Зильда прищурила глаза, оглядывая молчавшего камыса, и заметила, что щёки его впали, а волосы и усы посерели. Так люди выглядели в последние дни, когда их забирала чума.

— Тоже плох ты, посмотрю. Нам обоим досталось, — Зильда всё равно решила говорить с ним. Хоть как-то, но это отвлекало от боли. — Не спешил, зверолов. А мы спешили. Бежали по лесам и улюлюкали, как племя троглодитов. Уже делили золото князя. Чёрт бы его подрал. Пришли к деревне уже затемно. Еды взяли в домах и погребах, и горилку нашли, закопанную. Ха-хах, нам не впервой так у селян искать, всё углы знаем куда прячут, везде всё одинаково. Приняли для храбрости, поразнесли всё, что увидели, но ни зверюгу, ни добычи добротной не нашли. Темно стало, хоть глаза выколи. Заночевать решили, хоть немного зенки сомкнуть с дороги, а по первой заре пошли бы зверюгу на части кроить. В старом амбаре всё схоронились, на соломе-то сподобнее спать, дверь на всякий Забоем подпёрли, вдруг какое лихо заглянет, ещё немного приняли, и на боковую. Часа два поспали… А потом завыло оно. Стоит вдалеке где-то и воет. У-у-у, у-у-у. Не как волк, ой нет, Зигой… а как чёрт, у которого лапу твоим капканом прижало, да ещё и затосковал по Пеклу своему, бедняга. Никогда такой тоски не слышала. Какой тут сон. Кровь в жилах стынет. Мои трухатить стали понемногу. Непривычно им было с силой нечистой дело иметь. Хотя, как мне думается, мы в одних котлах по соседству вариться будем. И потом, вместе с тем же чёртом, в походы на земь ходить и крестьян изводить по ночам… Как могла своих собирала в кучу, но знаешь… они как зелёные совсем стали, что огня и меча никогда не видели. Жались ко мне как дети. А я что? Мне-то не к кому жаться.

Зильда вздохнула, покачала головой и снова посмотрела на камыса.
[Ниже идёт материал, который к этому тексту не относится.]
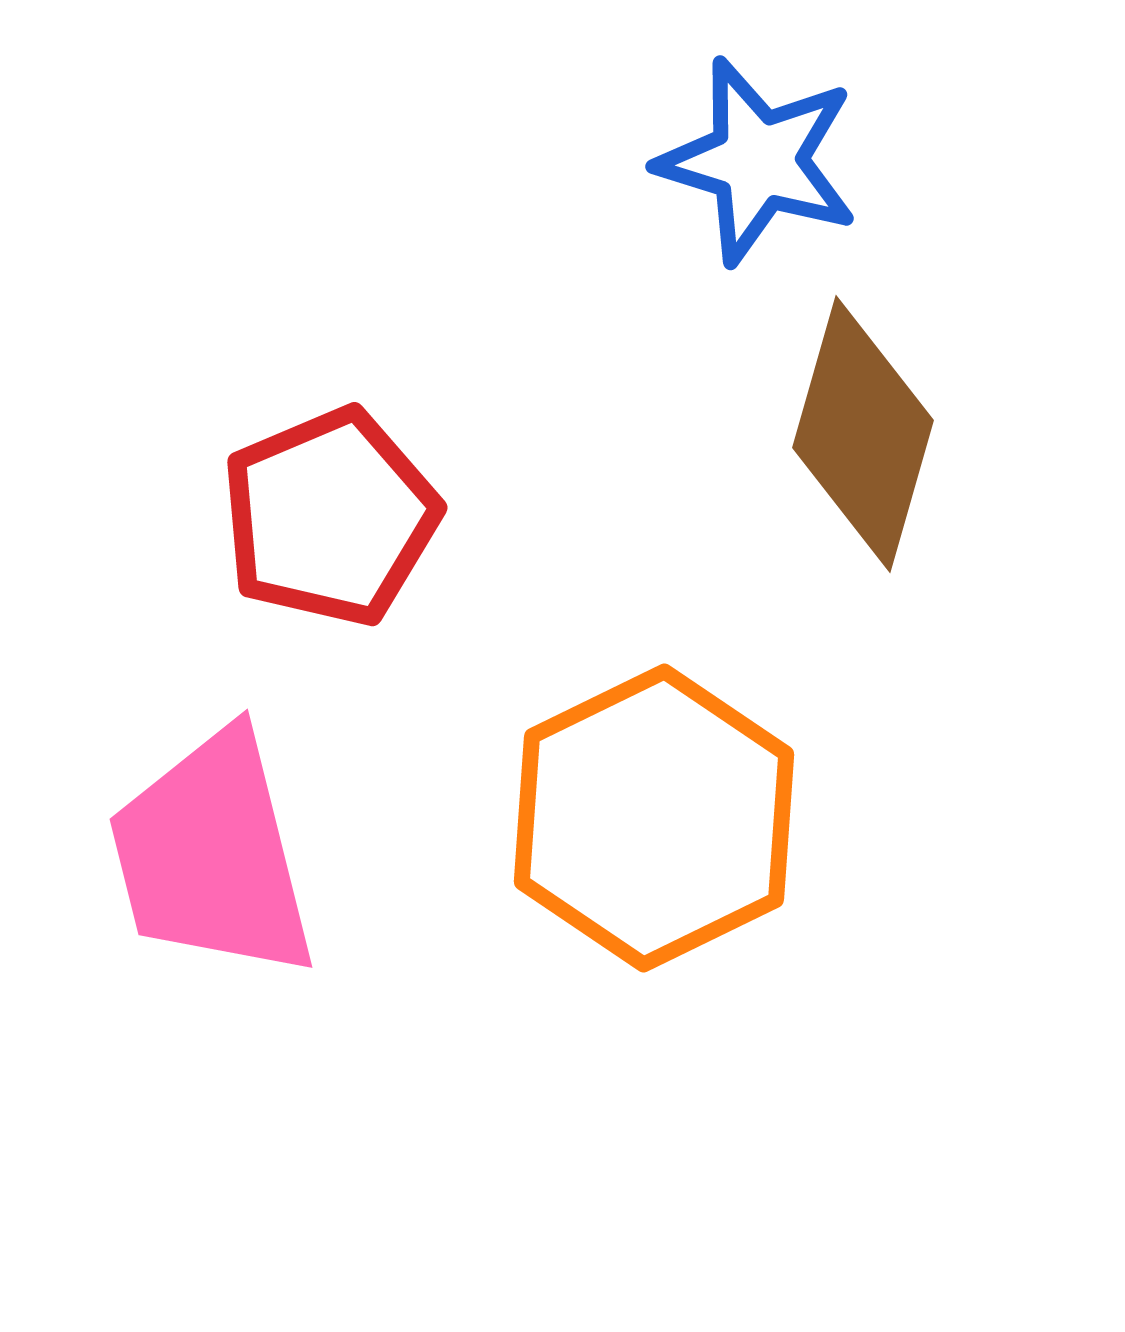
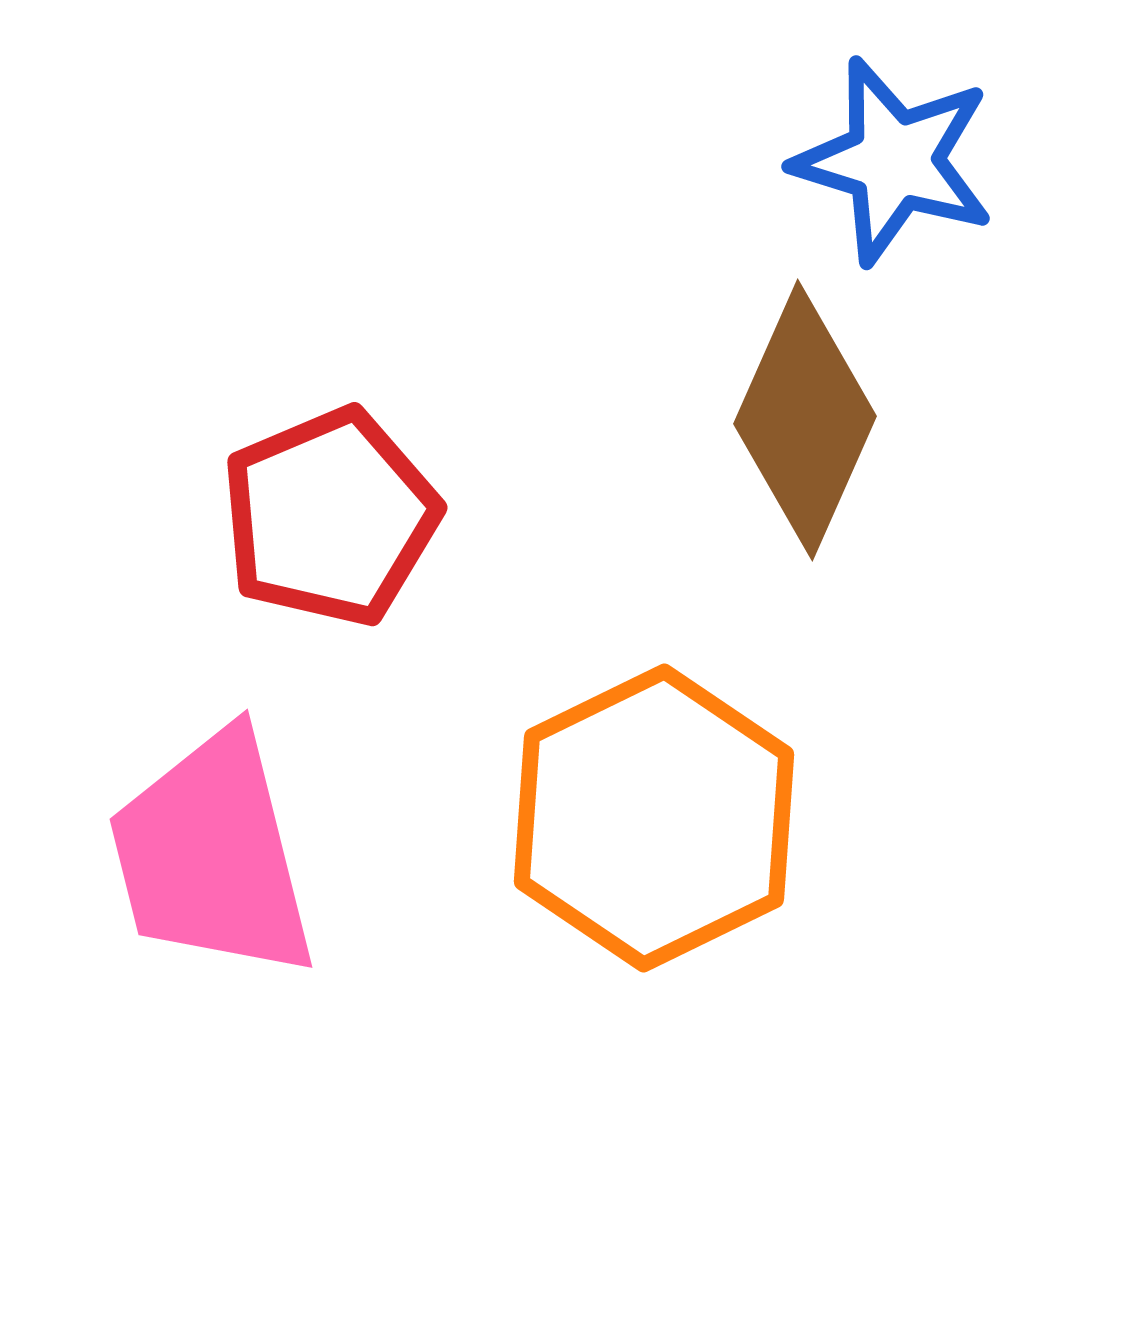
blue star: moved 136 px right
brown diamond: moved 58 px left, 14 px up; rotated 8 degrees clockwise
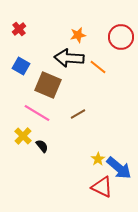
Огоньки от потрёскивающего кострища отражались у него в зрачках, он не моргал совсем. Зильда притянула к себе одну из шкур, разбросанных по полу, подстелила под зад, чтоб стало теплее, а другую накинула себе на плечи. И продолжила:

— Тихоня масла достал. Из веток, соломы, тряпок и досок по быстрому накрутили факелов, приняли для храбрости, подожгли, да вышли толпой из амбара. Пошли искать дрянь эту по округе. И нашли. У погоста деревенского, ну кто бы мог подумать, ха, где ж чёрту-то ещё ошиваться. Ух, и страшный выблядак. Мелкий, чёрный весь, как будто из жопы вылез, хлебальника считай нет, дырки проковыряли под глаза и рот, да успокоились. Руки-ноги как у нас, волос нет, тебе бы не понравился, не твоих кровей, хоть и страшный, ха-ха-хах. Стоит, значит, упёр одну ногу в камень, раскорячился, яки бард важный или кот мартовский, и орёт дурниной на Луну, на нас внимания не обращает. Забой с ним долго ворковать не стал. Хмыкнул, мать его припомнил, подошёл к нему, да дубину на висок опустил с размаху. Ну и как обычно бывает, хрустнула головушка и на бок упала безвольно на коже болтаться. Только вот не умерло оно, как обычно бывает. Захрипело, да зенками заморгало на Забоя. Удивилось что ли? Чего ж с таким рылом-то дубине удивляться? Вот и встретились, как говорится… Забой неладное сообразил, копьё сразу перехватил у Тихони и для верности грудину бесу этому пробил насквозь… Оно и не почуяло, что у него в груди дырень и древко торчит. Тихоня тут же факелом в него ткнул, да маслом облил. Как обычно сообразил, подлец мелкий, как гадину извести. Пока горело оно, ещё пуще выло. Я уж напряглась, что и огонь ему до шишки, но он затихло и упало. Как догорело — ничего от него и не осталось. Грязь какая-то слипшаяся, дерьмистая, да то ли кости, то ли ветки. Мы ажно расстроились всё. Князю то показать нечего, никакой туши али башки на стену не завешать. Ну… так тебе скажу. Не первый раз у нас такой казус случается. Мы обычно с огоньком работу делаем, и огонёк этот бывало пожаром оборачивался.